(Saved entries)
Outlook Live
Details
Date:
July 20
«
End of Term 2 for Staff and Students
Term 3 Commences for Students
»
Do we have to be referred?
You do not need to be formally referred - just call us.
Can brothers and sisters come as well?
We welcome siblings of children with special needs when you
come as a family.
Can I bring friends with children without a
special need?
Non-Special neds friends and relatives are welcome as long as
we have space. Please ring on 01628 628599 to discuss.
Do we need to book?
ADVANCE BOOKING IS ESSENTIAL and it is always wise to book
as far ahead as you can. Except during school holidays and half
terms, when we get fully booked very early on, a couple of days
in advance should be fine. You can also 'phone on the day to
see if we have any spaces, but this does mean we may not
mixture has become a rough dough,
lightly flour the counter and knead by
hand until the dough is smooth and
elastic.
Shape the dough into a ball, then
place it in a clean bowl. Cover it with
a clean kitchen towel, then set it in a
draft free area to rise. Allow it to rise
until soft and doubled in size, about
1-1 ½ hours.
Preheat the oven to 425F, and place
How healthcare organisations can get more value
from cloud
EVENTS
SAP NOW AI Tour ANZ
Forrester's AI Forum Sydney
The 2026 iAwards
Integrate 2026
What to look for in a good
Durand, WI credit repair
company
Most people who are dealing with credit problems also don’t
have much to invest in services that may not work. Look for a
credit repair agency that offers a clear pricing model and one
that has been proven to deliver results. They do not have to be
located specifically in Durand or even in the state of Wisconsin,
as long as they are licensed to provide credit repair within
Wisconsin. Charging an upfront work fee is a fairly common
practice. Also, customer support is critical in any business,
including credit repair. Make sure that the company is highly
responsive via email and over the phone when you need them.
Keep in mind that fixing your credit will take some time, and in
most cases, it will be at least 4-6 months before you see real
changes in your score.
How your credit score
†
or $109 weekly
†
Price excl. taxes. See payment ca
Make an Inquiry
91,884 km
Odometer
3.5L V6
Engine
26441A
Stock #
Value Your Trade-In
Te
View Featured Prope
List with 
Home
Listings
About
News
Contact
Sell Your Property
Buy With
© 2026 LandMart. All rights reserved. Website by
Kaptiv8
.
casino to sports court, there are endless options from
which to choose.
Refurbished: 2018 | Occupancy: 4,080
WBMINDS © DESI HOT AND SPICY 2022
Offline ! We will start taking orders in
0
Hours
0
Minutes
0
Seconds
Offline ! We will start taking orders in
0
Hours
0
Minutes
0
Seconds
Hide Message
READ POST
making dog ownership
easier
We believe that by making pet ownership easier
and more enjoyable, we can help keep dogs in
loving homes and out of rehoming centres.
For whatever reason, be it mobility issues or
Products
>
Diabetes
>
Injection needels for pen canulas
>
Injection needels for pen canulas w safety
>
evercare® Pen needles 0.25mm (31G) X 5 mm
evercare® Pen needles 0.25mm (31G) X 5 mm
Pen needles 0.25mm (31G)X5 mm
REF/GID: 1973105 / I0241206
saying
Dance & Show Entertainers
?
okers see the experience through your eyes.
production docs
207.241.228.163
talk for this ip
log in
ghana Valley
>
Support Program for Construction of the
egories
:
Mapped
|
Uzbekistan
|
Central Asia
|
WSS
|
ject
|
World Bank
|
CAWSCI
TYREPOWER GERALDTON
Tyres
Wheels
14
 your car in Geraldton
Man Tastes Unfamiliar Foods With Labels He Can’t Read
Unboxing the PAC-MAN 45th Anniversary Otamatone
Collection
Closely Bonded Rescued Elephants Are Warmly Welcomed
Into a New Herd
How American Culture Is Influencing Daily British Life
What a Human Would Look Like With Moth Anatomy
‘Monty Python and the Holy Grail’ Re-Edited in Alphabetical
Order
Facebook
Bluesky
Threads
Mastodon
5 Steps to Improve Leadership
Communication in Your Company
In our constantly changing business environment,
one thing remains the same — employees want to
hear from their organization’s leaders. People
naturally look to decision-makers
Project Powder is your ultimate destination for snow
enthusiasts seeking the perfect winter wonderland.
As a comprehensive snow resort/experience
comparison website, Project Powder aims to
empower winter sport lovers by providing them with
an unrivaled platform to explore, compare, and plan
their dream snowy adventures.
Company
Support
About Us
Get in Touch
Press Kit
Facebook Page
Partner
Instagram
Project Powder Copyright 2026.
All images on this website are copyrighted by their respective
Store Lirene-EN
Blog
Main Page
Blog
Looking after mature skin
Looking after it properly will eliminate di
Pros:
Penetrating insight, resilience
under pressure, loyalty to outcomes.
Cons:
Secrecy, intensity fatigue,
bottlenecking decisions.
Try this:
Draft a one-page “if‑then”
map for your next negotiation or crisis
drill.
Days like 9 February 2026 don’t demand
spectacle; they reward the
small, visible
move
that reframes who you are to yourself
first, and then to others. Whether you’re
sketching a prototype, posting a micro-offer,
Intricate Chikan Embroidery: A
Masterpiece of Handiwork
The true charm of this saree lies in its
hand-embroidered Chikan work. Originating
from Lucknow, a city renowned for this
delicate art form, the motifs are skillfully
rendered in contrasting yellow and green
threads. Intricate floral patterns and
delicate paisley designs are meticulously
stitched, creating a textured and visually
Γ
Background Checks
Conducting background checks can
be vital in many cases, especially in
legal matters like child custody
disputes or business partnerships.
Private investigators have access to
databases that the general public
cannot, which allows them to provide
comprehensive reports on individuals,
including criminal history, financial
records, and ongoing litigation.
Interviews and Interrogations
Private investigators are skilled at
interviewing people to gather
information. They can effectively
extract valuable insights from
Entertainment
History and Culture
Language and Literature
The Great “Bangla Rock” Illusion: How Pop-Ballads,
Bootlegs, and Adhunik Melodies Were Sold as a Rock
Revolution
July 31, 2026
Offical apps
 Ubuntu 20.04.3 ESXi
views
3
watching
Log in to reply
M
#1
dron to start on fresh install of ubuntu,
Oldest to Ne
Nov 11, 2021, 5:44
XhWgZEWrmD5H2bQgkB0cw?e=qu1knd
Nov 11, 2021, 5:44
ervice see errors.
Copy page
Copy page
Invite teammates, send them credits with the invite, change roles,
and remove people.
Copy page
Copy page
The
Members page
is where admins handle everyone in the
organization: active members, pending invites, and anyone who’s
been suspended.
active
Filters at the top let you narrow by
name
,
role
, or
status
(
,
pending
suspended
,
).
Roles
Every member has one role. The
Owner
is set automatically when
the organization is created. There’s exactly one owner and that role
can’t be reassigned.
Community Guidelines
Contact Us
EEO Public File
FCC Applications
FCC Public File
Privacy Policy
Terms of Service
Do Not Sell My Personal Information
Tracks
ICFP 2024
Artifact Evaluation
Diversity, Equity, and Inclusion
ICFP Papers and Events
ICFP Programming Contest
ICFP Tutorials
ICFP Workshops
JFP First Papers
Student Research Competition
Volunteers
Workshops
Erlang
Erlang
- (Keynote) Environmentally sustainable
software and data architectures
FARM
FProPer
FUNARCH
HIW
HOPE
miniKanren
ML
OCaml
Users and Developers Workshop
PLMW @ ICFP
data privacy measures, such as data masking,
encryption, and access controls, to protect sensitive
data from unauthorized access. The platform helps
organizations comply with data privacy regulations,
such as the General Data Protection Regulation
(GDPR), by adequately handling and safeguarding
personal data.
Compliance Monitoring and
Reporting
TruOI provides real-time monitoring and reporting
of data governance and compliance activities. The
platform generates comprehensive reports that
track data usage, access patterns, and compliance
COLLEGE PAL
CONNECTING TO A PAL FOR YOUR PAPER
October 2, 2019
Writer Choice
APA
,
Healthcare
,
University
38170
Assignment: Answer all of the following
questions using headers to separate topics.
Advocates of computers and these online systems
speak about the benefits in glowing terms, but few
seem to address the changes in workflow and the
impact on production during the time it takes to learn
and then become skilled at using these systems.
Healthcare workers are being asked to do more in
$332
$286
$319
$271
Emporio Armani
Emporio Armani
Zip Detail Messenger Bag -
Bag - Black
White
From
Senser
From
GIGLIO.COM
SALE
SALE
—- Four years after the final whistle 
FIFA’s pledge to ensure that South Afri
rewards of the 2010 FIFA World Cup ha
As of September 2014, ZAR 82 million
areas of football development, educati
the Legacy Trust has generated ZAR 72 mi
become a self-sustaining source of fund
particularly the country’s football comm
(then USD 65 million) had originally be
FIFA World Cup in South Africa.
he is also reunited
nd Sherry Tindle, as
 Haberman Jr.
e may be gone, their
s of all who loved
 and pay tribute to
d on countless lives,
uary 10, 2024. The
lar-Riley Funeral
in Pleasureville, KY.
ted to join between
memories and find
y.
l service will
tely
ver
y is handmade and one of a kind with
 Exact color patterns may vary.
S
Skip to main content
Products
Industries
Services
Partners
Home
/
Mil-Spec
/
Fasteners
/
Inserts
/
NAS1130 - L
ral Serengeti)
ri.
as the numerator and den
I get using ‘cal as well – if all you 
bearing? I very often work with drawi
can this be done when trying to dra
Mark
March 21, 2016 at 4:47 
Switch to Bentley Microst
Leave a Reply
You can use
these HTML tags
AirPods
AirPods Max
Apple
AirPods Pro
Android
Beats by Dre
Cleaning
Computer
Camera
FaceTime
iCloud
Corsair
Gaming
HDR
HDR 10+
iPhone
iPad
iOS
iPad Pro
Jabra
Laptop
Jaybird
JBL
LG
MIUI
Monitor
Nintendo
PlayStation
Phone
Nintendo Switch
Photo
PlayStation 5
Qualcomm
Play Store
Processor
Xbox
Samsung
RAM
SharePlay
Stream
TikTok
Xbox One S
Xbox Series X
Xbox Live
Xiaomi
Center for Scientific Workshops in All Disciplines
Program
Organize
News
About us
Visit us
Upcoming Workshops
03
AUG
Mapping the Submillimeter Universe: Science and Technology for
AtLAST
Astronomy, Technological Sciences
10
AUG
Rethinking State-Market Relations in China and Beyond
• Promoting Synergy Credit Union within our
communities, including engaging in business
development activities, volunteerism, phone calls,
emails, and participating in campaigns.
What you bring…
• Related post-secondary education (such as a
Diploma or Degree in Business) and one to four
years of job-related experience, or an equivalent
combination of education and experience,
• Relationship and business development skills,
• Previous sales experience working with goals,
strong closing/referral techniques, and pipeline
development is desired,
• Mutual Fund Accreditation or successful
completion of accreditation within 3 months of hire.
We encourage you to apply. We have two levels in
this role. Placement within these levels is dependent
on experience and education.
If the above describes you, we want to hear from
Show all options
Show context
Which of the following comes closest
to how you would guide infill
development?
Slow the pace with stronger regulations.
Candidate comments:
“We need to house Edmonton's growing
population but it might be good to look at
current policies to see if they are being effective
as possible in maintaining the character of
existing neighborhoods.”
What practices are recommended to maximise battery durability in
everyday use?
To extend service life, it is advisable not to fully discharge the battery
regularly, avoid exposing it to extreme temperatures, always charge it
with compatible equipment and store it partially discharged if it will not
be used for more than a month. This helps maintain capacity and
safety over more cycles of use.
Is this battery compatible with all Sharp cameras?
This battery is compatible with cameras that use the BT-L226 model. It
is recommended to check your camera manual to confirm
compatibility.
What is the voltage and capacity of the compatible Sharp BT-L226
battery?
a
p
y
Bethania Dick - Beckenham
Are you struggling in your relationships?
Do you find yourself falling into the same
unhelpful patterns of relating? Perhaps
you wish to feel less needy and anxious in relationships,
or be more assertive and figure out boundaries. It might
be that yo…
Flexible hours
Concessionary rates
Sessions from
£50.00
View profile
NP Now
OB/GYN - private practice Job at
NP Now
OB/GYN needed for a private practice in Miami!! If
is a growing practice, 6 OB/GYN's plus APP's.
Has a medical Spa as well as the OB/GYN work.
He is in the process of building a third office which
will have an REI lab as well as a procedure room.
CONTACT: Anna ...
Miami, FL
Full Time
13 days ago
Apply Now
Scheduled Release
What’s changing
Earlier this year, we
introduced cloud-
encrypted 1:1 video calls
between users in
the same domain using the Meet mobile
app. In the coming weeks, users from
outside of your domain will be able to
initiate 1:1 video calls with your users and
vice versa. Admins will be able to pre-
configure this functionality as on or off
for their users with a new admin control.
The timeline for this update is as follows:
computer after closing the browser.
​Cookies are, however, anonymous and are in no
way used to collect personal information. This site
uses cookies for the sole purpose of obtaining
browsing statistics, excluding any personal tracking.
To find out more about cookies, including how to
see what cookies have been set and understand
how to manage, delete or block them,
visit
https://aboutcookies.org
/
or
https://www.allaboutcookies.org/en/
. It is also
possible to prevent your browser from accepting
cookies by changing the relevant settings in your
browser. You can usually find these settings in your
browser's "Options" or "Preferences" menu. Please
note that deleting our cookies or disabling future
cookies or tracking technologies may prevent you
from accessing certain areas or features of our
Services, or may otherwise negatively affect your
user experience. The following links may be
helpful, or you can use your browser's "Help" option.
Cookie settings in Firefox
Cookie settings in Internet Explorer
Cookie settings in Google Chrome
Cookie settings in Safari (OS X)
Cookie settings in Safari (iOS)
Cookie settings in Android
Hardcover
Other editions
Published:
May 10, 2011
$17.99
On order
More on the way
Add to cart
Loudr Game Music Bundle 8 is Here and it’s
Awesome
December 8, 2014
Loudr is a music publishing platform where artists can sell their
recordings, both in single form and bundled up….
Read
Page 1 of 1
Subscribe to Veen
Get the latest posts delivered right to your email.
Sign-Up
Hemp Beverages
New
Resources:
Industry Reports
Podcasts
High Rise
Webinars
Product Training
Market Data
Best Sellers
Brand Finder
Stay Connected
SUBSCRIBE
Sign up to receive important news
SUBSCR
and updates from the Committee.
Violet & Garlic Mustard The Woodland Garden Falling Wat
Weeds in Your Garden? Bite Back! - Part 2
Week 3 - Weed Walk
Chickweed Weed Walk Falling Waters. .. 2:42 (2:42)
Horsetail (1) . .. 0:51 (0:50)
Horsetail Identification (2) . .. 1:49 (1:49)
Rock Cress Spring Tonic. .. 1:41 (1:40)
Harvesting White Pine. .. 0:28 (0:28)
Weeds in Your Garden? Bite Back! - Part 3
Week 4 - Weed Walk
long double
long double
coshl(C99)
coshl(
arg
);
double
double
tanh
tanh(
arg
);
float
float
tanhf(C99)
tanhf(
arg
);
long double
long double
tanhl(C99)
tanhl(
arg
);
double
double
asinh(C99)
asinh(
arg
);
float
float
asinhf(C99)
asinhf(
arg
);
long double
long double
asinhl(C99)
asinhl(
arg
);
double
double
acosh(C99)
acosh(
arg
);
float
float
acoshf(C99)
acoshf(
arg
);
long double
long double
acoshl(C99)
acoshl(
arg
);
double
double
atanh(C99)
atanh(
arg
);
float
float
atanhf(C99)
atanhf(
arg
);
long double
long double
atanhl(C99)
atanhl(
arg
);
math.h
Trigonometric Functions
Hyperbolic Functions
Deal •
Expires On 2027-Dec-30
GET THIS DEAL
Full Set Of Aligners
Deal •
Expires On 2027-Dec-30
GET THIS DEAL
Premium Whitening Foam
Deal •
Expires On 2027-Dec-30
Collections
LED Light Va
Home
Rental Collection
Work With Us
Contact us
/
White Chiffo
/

→ TASK INSTRUCTIONS: What are the lines above, starting at the one with "Closely Bonded Rescued" and ending at the one with "first, and then to others. Whether you’re"? Give them again exactly, and only them.

→ SOLUTION TO THIS TASK:
Closely Bonded Rescued Elephants Are Warmly Welcomed
Into a New Herd
How American Culture Is Influencing Daily British Life
What a Human Would Look Like With Moth Anatomy
‘Monty Python and the Holy Grail’ Re-Edited in Alphabetical
Order
Facebook
Bluesky
Threads
Mastodon
5 Steps to Improve Leadership
Communication in Your Company
In our constantly changing business environment,
one thing remains the same — employees want to
hear from their organization’s leaders. People
naturally look to decision-makers
Project Powder is your ultimate destination for snow
enthusiasts seeking the perfect winter wonderland.
As a comprehensive snow resort/experience
comparison website, Project Powder aims to
empower winter sport lovers by providing them with
an unrivaled platform to explore, compare, and plan
their dream snowy adventures.
Company
Support
About Us
Get in Touch
Press Kit
Facebook Page
Partner
Instagram
Project Powder Copyright 2026.
All images on this website are copyrighted by their respective
Store Lirene-EN
Blog
Main Page
Blog
Looking after mature skin
Looking after it properly will eliminate di
Pros:
Penetrating insight, resilience
under pressure, loyalty to outcomes.
Cons:
Secrecy, intensity fatigue,
bottlenecking decisions.
Try this:
Draft a one-page “if‑then”
map for your next negotiation or crisis
drill.
Days like 9 February 2026 don’t demand
spectacle; they reward the
small, visible
move
that reframes who you are to yourself
first, and then to others. Whether you’re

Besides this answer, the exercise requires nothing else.